Task statement:
Please set down, unchanged, the line containing "REPUBLICAN | 32.0 |" and all the lines that follow it until the data below ends.

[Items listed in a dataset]
━━━━━━━━━━━━━━━━━━━━

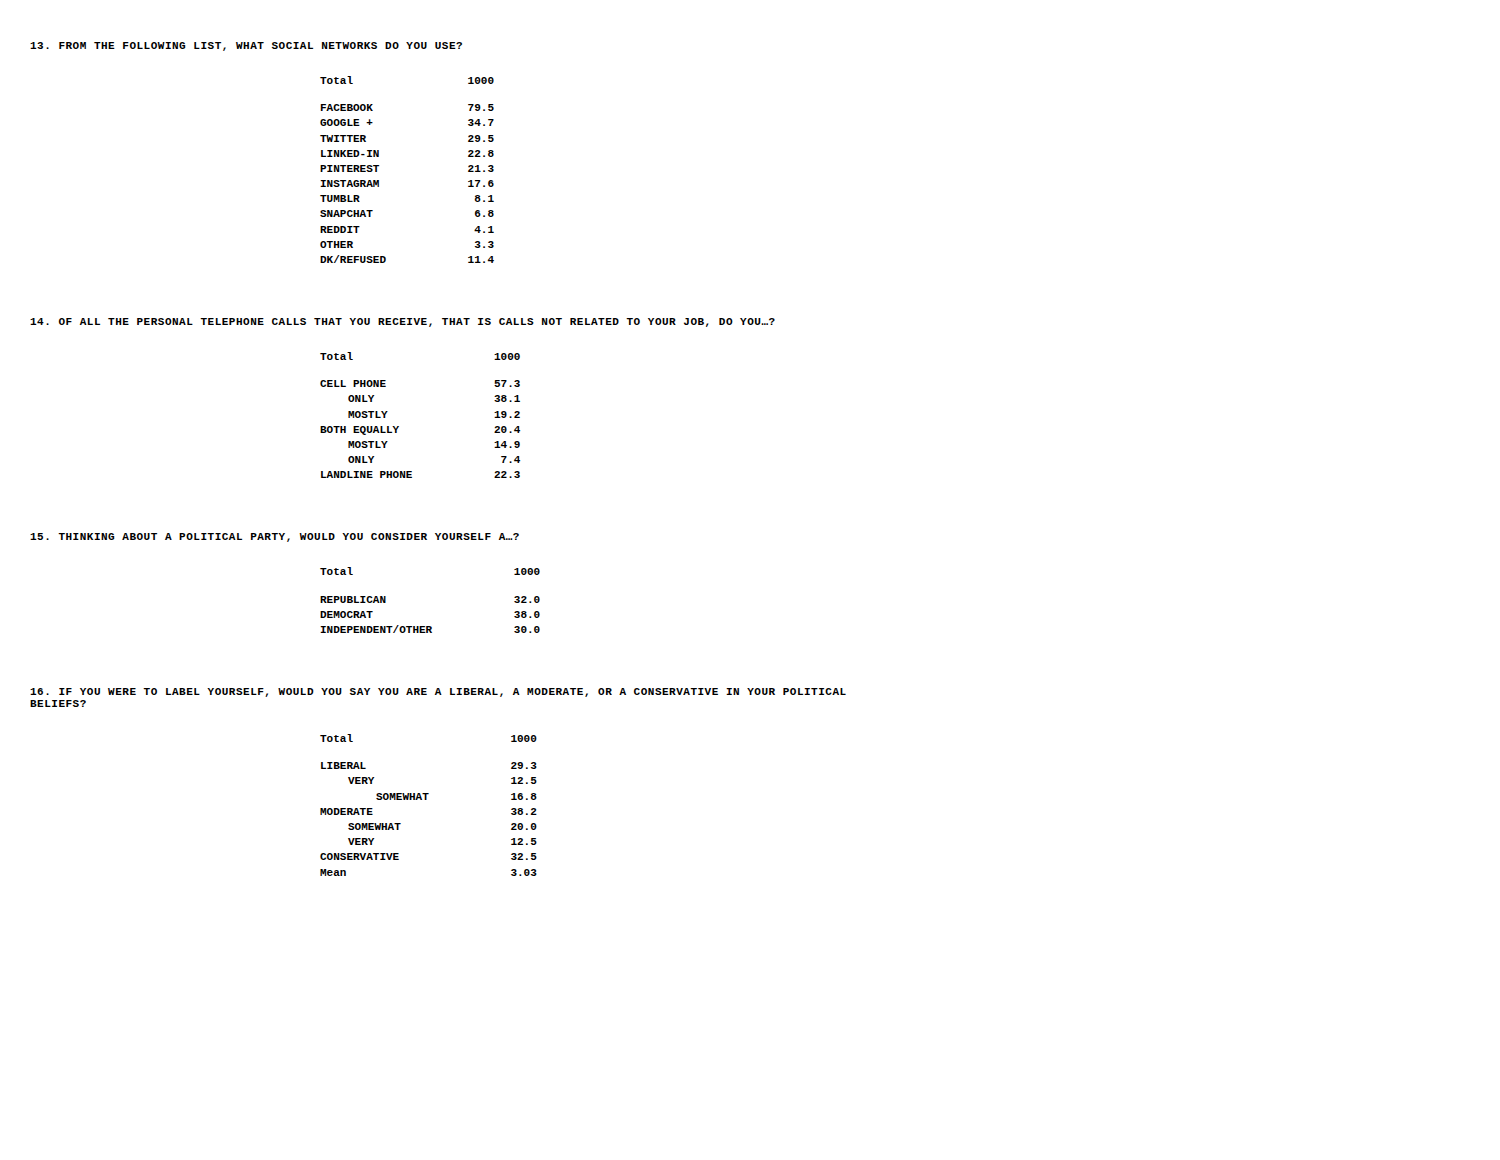13. FROM THE FOLLOWING LIST, WHAT SOCIAL NETWORKS DO YOU USE?
| Total | 1000 |
| FACEBOOK | 79.5 |
| GOOGLE + | 34.7 |
| TWITTER | 29.5 |
| LINKED-IN | 22.8 |
| PINTEREST | 21.3 |
| INSTAGRAM | 17.6 |
| TUMBLR | 8.1 |
| SNAPCHAT | 6.8 |
| REDDIT | 4.1 |
| OTHER | 3.3 |
| DK/REFUSED | 11.4 |
14. OF ALL THE PERSONAL TELEPHONE CALLS THAT YOU RECEIVE, THAT IS CALLS NOT RELATED TO YOUR JOB, DO YOU…?
| Total | 1000 |
| CELL PHONE | 57.3 |
| ONLY | 38.1 |
| MOSTLY | 19.2 |
| BOTH EQUALLY | 20.4 |
| MOSTLY | 14.9 |
| ONLY | 7.4 |
| LANDLINE PHONE | 22.3 |
15. THINKING ABOUT A POLITICAL PARTY, WOULD YOU CONSIDER YOURSELF A…?
| Total | 1000 |
| REPUBLICAN | 32.0 |
| DEMOCRAT | 38.0 |
| INDEPENDENT/OTHER | 30.0 |
16. IF YOU WERE TO LABEL YOURSELF, WOULD YOU SAY YOU ARE A LIBERAL, A MODERATE, OR A CONSERVATIVE IN YOUR POLITICAL
BELIEFS?
| Total | 1000 |
| LIBERAL | 29.3 |
| VERY | 12.5 |
| SOMEWHAT | 16.8 |
| MODERATE | 38.2 |
| SOMEWHAT | 20.0 |
| VERY | 12.5 |
| CONSERVATIVE | 32.5 |
| Mean | 3.03 |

━━━━━━━━━━━━━━━━━━━━

Response for this exercise:
| REPUBLICAN | 32.0 |
| DEMOCRAT | 38.0 |
| INDEPENDENT/OTHER | 30.0 |
16. IF YOU WERE TO LABEL YOURSELF, WOULD YOU SAY YOU ARE A LIBERAL, A MODERATE, OR A CONSERVATIVE IN YOUR POLITICAL
BELIEFS?
| Total | 1000 |
| LIBERAL | 29.3 |
| VERY | 12.5 |
| SOMEWHAT | 16.8 |
| MODERATE | 38.2 |
| SOMEWHAT | 20.0 |
| VERY | 12.5 |
| CONSERVATIVE | 32.5 |
| Mean | 3.03 |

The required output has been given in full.